The stroke-induced immunosuppression seems to be a result of spleen overactivation. The spleen releases cells in the circulation at the early time point [37]. The cells penetrate the blood brain barrier and contribute to the post-ICH inflammation and development of brain edema. At the time point at which brain edema peaks, the spleen is unable to release more splenocytes in the circulation. This, however, cannot stop the released splenocytes from penetrating BBB and from contributing to post-ICH inflammation.

On the contrary, our treatment intervened at an early time point. We demonstrated that administration of Siponimod as early as 30 minutes after ICH significantly decreases the number of circulating splenocytes which results in the downregulation of the splenocyte number in the brain as well. Due to their decreased number, splenocytes are unable to significantly contribute to post-ICH inflammation. This results in less brain edema. Therefore, the Siponimod-induced immunomodulation at an early time point is beneficial, in contrast to ICH-induced immunosuppression, which can be observed in the delayed time point.

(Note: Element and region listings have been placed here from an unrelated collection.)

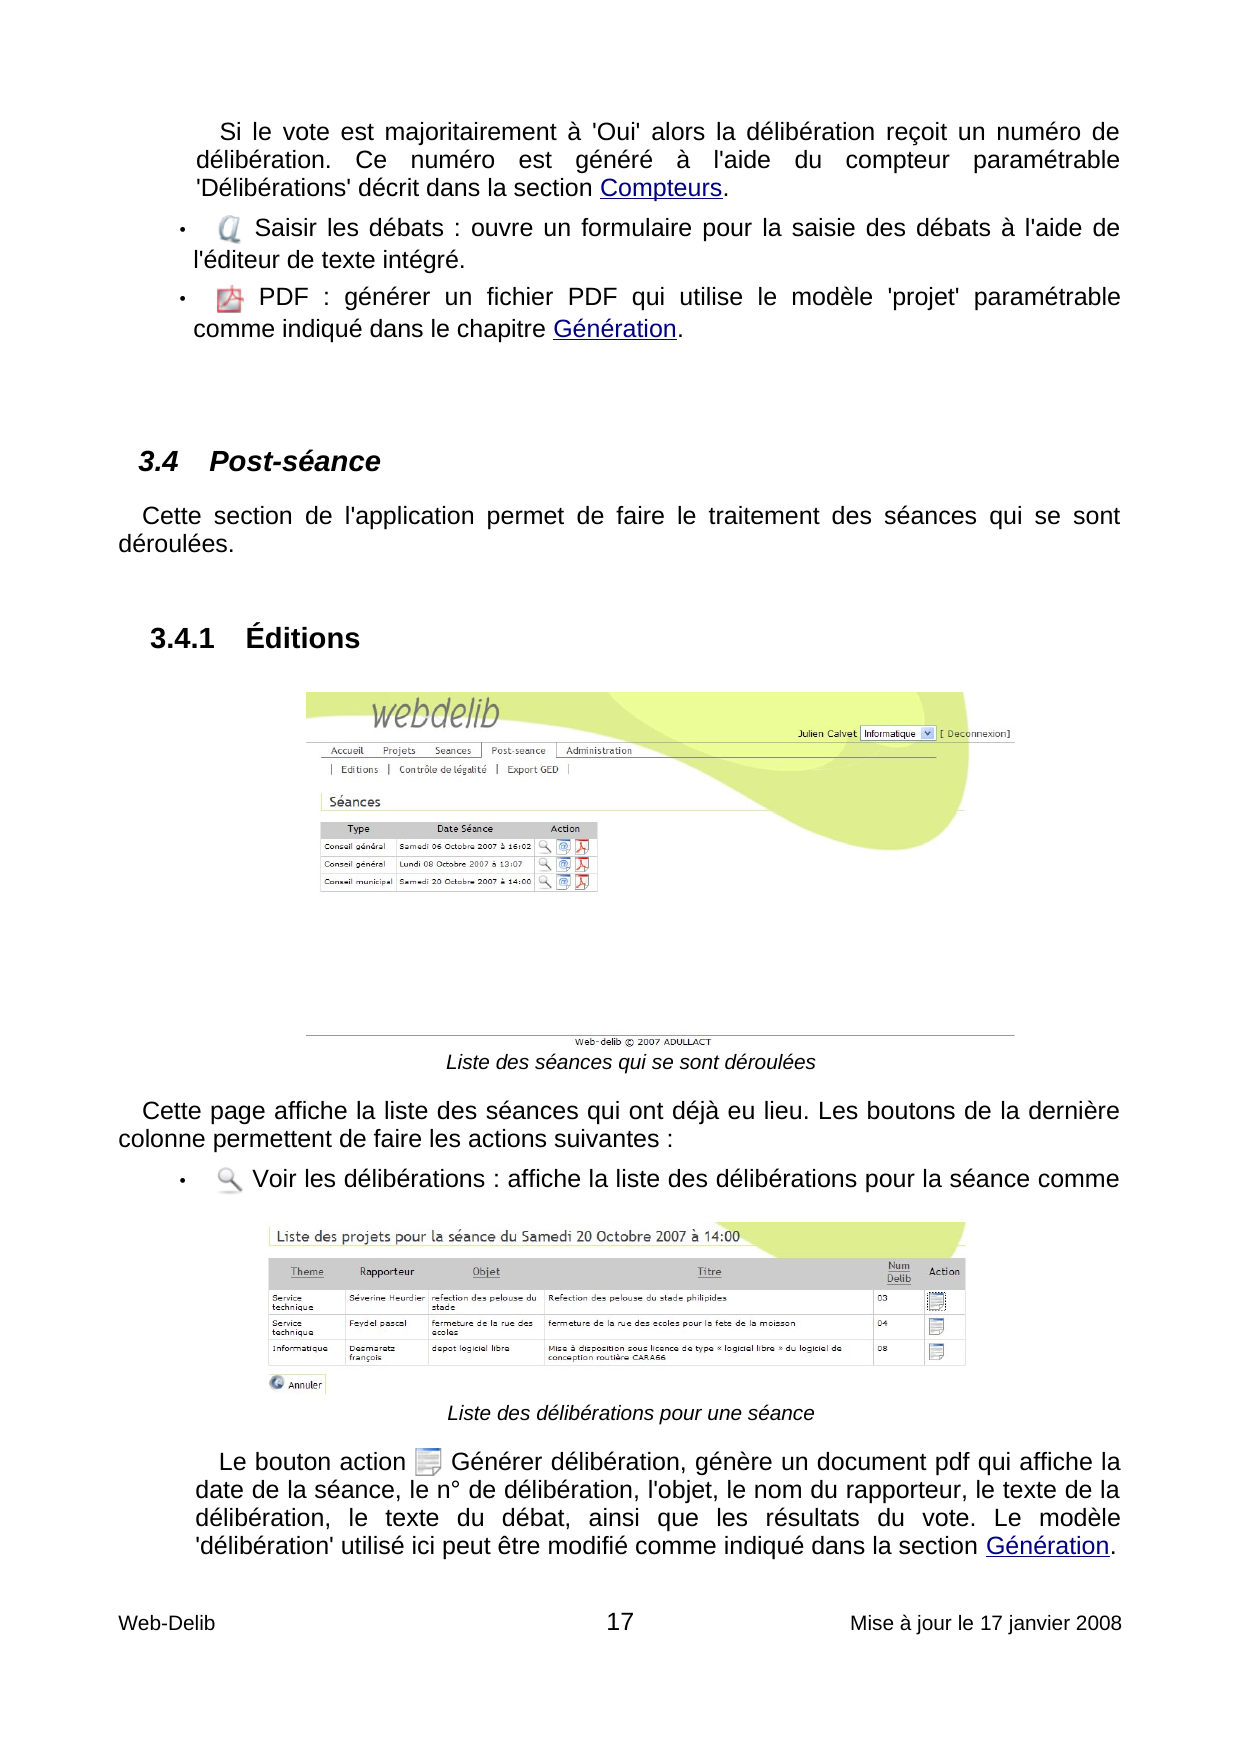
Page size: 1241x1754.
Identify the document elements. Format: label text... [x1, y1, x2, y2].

list Saisir les débats : ouvre un formulaire pour la saisie des débats à l'aide de l'éditeur de texte intégré. [156, 214, 1122, 271]
picture [265, 1222, 975, 1402]
subtitle Post-séance [118, 445, 1122, 478]
picture [216, 285, 245, 313]
text Liste des séances qui se sont déroulées [118, 679, 1122, 1073]
picture [216, 1166, 245, 1195]
picture [216, 215, 245, 244]
text Cette section de l'application permet de faire le traitement des séances qui se sont déroulées. [118, 502, 1122, 558]
text Cette page affiche la liste des séances qui ont déjà eu lieu. Les boutons de la dernière colonne permettent de faire les actions suivantes : [118, 1097, 1122, 1153]
list PDF : générer un fichier PDF qui utilise le modèle 'projet' paramétrable comme indiqué dans le chapitre Génération. [156, 283, 1122, 341]
subtitle Éditions [118, 622, 1122, 655]
picture [306, 692, 1015, 1051]
text Le bouton action Générer délibération, génère un document pdf qui affiche la date de la séance, le n° de délibération, l'objet, le nom du rapporteur, le texte de la délibération, le texte du débat, ainsi que les résultats du vote. Le modèle 'délibération' utilisé ici peut être modifié comme indiqué dans la section Génération. [195, 1448, 1122, 1559]
picture [414, 1448, 443, 1476]
list Voir les délibérations : affiche la liste des délibérations pour la séance comme ci-dessous. [156, 1164, 1122, 1222]
text Si le vote est majoritairement à 'Oui' alors la délibération reçoit un numéro de délibération. Ce numéro est généré à l'aide du compteur paramétrable 'Délibérations' décrit dans la section Compteurs. [196, 118, 1122, 202]
text Liste des délibérations pour une séance [118, 1234, 1122, 1424]
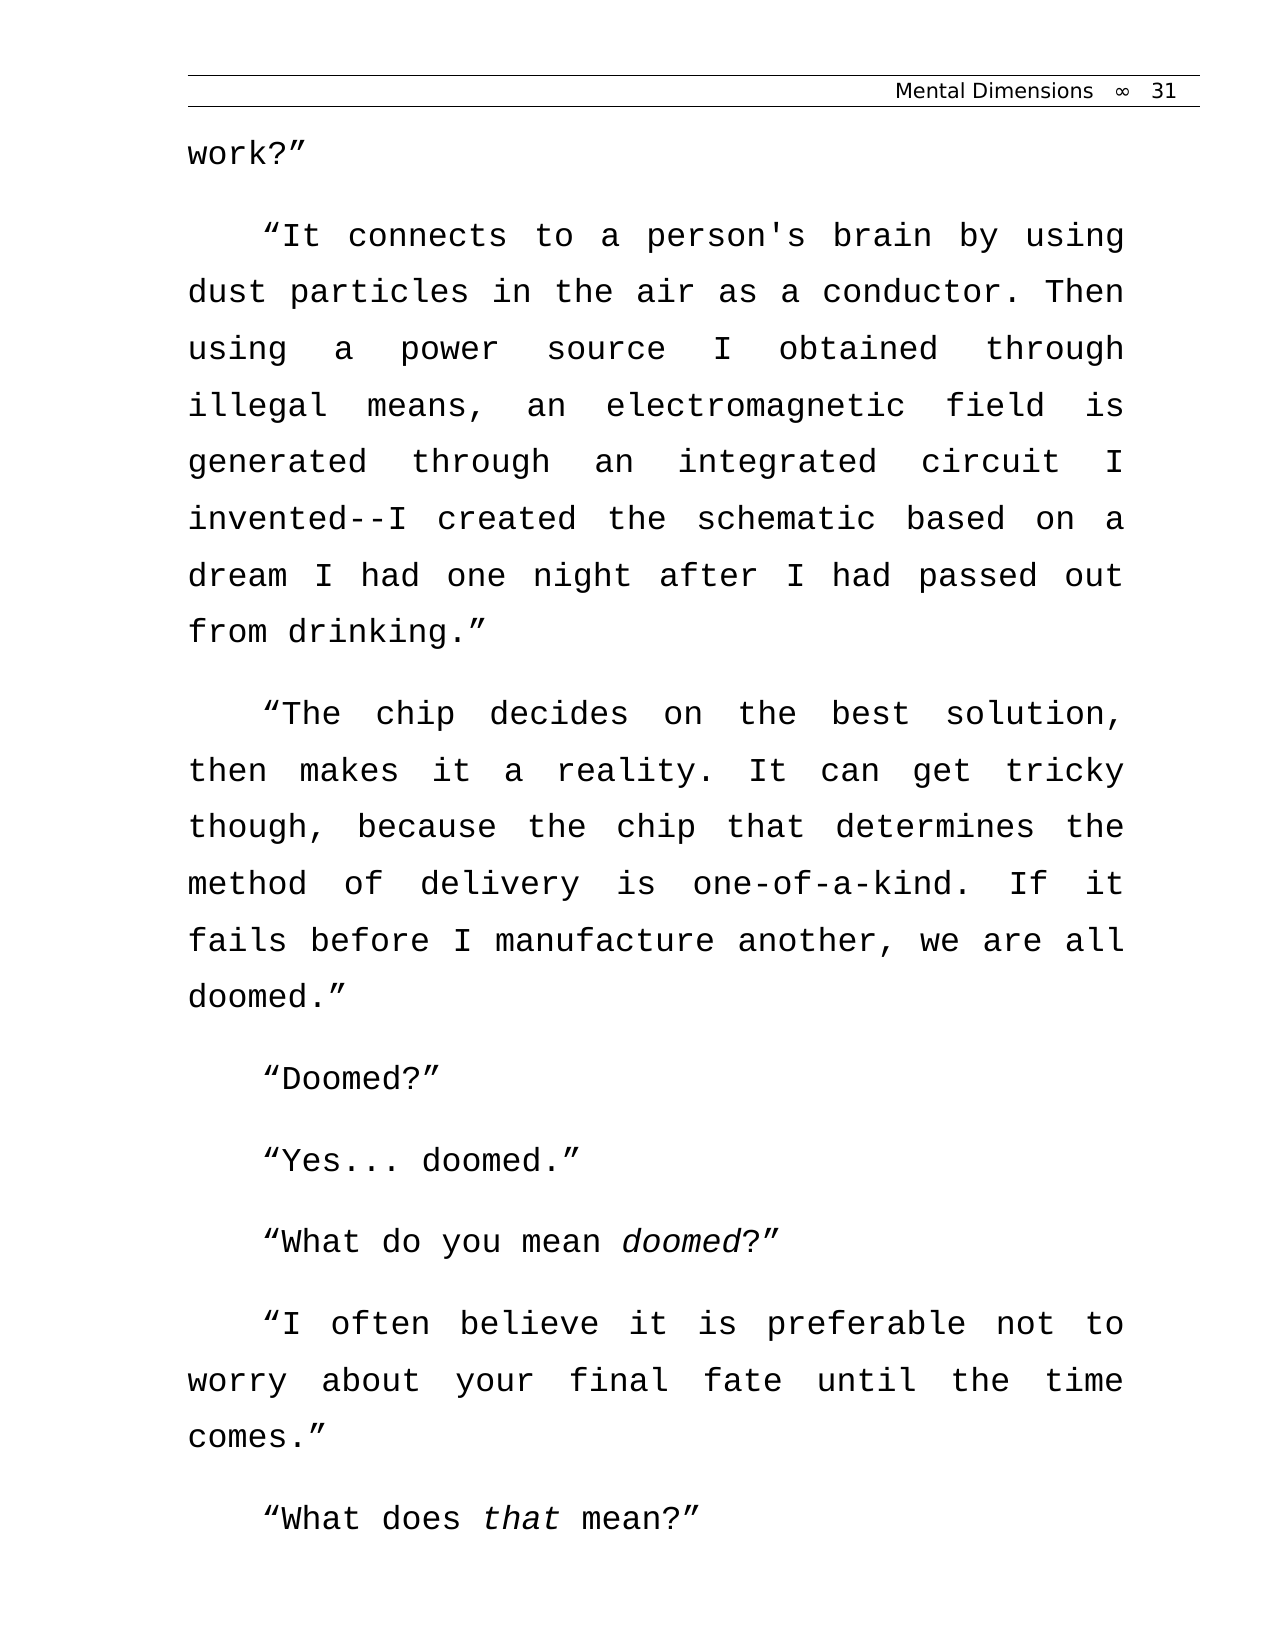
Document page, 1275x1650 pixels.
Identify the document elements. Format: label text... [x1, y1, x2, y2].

text “What does that mean?” [187, 1502, 1125, 1539]
text “Yes... doomed.” [187, 1143, 1125, 1181]
text work?” [187, 137, 1125, 174]
text “Doomed?” [187, 1062, 1125, 1099]
text “I often believe it is preferable not to worry about your final fate until the time comes.” [187, 1307, 1125, 1458]
text “The chip decides on the best solution, then makes it a reality. It can get tricky though, because the chip that determines the method of delivery is one-of-a-kind. If it fails before I manufacture another, we are all doomed.” [187, 697, 1125, 1018]
text “It connects to a person's brain by using dust particles in the air as a conductor. Then using a power source I obtained through illegal means, an electromagnetic field is generated through an integrated circuit I invented--I created the schematic based on a dream I had one night after I had passed out from drinking.” [187, 218, 1125, 653]
text “What do you mean doomed?” [187, 1225, 1125, 1263]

The study has some limitations. Although the pathways underlying S1P modulation have partly been evaluated before [1, 38], the detailed investigation on the molecular level is needed and planned for the next study. Furthermore, the investigation, whether Siponimod would be effective when administered at a later time point and whether Siponimod-induced protection will remain for chronic stage of ICH (one month), will improve our understanding of the Siponimod mode of action.

In summary, a selective, clinically approved, S1P-receptor modulator, Siponimod, is able to attenuate development of brain injury and neurological dysfunction after ICH. This effect was observed both in short- and in long-term studies.